> **Action item**
Below are records to return verbatim; the pictures are to be dropped.

> **The data**

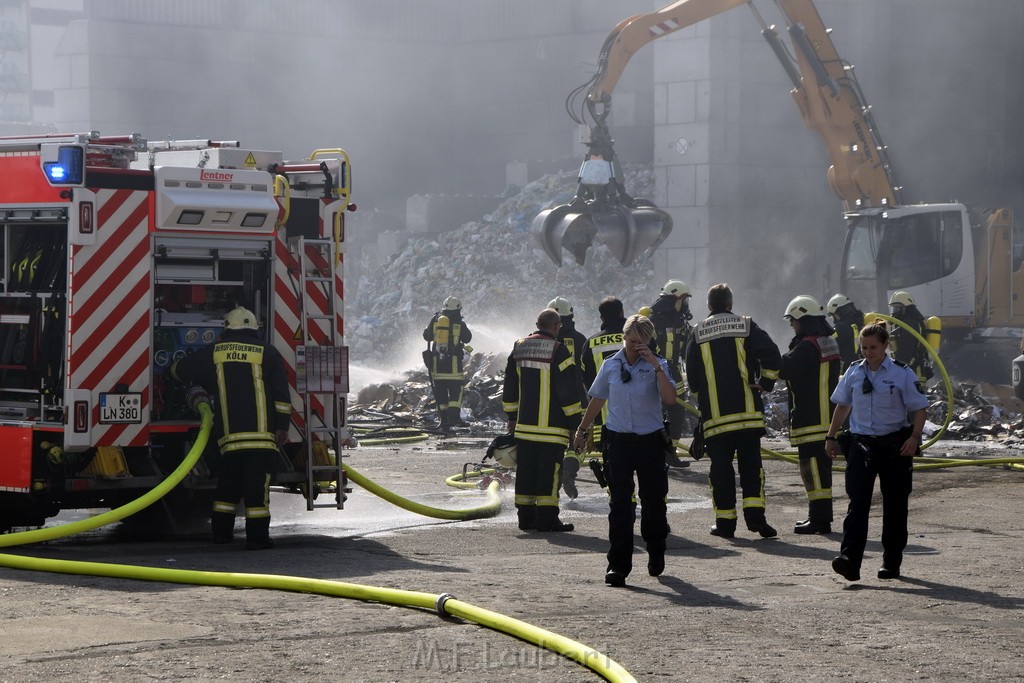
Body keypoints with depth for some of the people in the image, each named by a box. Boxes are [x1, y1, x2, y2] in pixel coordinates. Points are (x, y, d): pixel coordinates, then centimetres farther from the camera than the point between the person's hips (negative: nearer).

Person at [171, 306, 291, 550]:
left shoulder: (212, 353, 11)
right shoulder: (267, 353, 5)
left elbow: (178, 370, 23)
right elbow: (281, 395, -1)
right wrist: (282, 426, 2)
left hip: (229, 435, 2)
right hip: (261, 434, -2)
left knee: (227, 484, 15)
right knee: (257, 486, -5)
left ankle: (221, 531, 19)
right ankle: (257, 536, -7)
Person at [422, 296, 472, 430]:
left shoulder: (435, 320, 3)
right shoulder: (459, 323, -4)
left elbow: (426, 336, 13)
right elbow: (467, 338, 7)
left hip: (436, 362, 3)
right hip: (454, 363, -3)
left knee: (440, 391, 8)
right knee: (456, 389, 3)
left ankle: (444, 419, 6)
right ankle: (454, 416, -10)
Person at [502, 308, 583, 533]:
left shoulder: (519, 348, 10)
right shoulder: (558, 351, -11)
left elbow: (509, 386, 17)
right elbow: (568, 391, -12)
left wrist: (512, 416, 25)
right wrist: (575, 422, -6)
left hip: (524, 424, 6)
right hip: (551, 427, -6)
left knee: (526, 470, 11)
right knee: (549, 472, -4)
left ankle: (526, 517, 15)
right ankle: (547, 518, -5)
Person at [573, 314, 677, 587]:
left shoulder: (657, 365, -2)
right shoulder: (611, 365, 5)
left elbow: (670, 398, -18)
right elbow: (597, 400, 18)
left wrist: (656, 366, -21)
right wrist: (582, 430, 24)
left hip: (650, 441, -1)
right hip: (618, 440, 1)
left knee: (653, 501, 9)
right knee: (619, 503, -5)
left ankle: (656, 555, 32)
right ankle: (618, 565, -7)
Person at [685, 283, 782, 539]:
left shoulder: (698, 333, 6)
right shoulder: (746, 327, 3)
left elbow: (692, 375, 9)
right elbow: (772, 357, -9)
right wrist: (765, 383, 4)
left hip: (715, 415, 0)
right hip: (748, 412, 0)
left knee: (721, 467, 6)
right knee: (751, 463, 5)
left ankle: (725, 521, 5)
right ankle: (754, 513, -8)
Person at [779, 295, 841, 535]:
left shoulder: (808, 345, -17)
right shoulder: (829, 342, 15)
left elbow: (784, 368, -21)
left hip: (811, 420, -10)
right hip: (827, 417, 10)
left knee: (813, 468, -8)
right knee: (820, 467, 16)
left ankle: (819, 519, -9)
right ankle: (820, 515, 23)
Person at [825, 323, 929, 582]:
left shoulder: (902, 374, -4)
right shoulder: (853, 373, 6)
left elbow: (919, 409, -2)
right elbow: (842, 406, 18)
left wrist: (914, 437, -16)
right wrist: (831, 437, 15)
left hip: (894, 445, -2)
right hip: (860, 444, 2)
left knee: (894, 505, 6)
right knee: (857, 502, -10)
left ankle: (892, 562, 18)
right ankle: (849, 560, -20)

> **Solution for this exercise**
Body keypoints with depth for some of the people in the image, each named by a box. Boxes are [x1, y1, x2, y2] in pixel coordinates. Points are (x, y, d): pixel coordinates, then centimetres farther from the camera than the point between the person's hips (negative: nearer).

Person at [171, 306, 291, 550]:
left shoulder: (212, 353, 11)
right shoulder: (267, 353, 5)
left elbow: (178, 370, 23)
right elbow: (281, 395, -1)
right wrist: (282, 426, 2)
left hip: (229, 435, 2)
right hip: (261, 434, -2)
left knee: (227, 484, 15)
right knee: (257, 486, -5)
left ankle: (221, 531, 19)
right ankle: (257, 536, -7)
Person at [422, 296, 472, 430]:
left shoulder: (435, 320, 3)
right shoulder: (459, 323, -4)
left elbow: (426, 336, 13)
right elbow: (467, 338, 7)
left hip: (436, 362, 3)
right hip: (454, 363, -3)
left knee: (440, 391, 8)
right knee: (456, 389, 3)
left ankle: (444, 419, 6)
right ankle: (454, 416, -10)
Person at [502, 308, 583, 533]:
left shoulder: (519, 348, 10)
right shoulder: (558, 351, -11)
left elbow: (509, 386, 17)
right elbow: (568, 391, -12)
left wrist: (512, 416, 25)
right wrist: (575, 422, -6)
left hip: (524, 424, 6)
right hip: (551, 427, -6)
left knee: (526, 470, 11)
right knee: (549, 472, -4)
left ankle: (526, 517, 15)
right ankle: (547, 518, -5)
Person at [573, 314, 677, 587]:
left shoulder: (657, 365, -2)
right shoulder: (611, 365, 5)
left elbow: (670, 398, -18)
right elbow: (597, 400, 18)
left wrist: (656, 366, -21)
right wrist: (582, 430, 24)
left hip: (650, 441, -1)
right hip: (618, 440, 1)
left knee: (653, 501, 9)
right knee: (619, 503, -5)
left ankle: (656, 555, 32)
right ankle: (618, 565, -7)
Person at [685, 283, 782, 539]:
left shoulder: (698, 333, 6)
right shoulder: (746, 327, 3)
left elbow: (692, 375, 9)
right elbow: (772, 357, -9)
right wrist: (765, 383, 4)
left hip: (715, 415, 0)
right hip: (748, 412, 0)
left knee: (721, 467, 6)
right knee: (751, 463, 5)
left ankle: (725, 521, 5)
right ankle: (754, 513, -8)
Person at [779, 295, 841, 535]:
left shoulder: (808, 345, -17)
right shoulder: (829, 342, 15)
left elbow: (784, 368, -21)
left hip: (811, 420, -10)
right hip: (827, 417, 10)
left knee: (813, 468, -8)
right knee: (820, 467, 16)
left ankle: (819, 519, -9)
right ankle: (820, 515, 23)
Person at [825, 323, 929, 582]:
left shoulder: (902, 374, -4)
right shoulder: (853, 373, 6)
left elbow: (919, 409, -2)
right elbow: (842, 406, 18)
left wrist: (914, 437, -16)
right wrist: (831, 437, 15)
left hip: (894, 445, -2)
right hip: (860, 444, 2)
left knee: (894, 505, 6)
right knee: (857, 502, -10)
left ankle: (892, 562, 18)
right ankle: (849, 560, -20)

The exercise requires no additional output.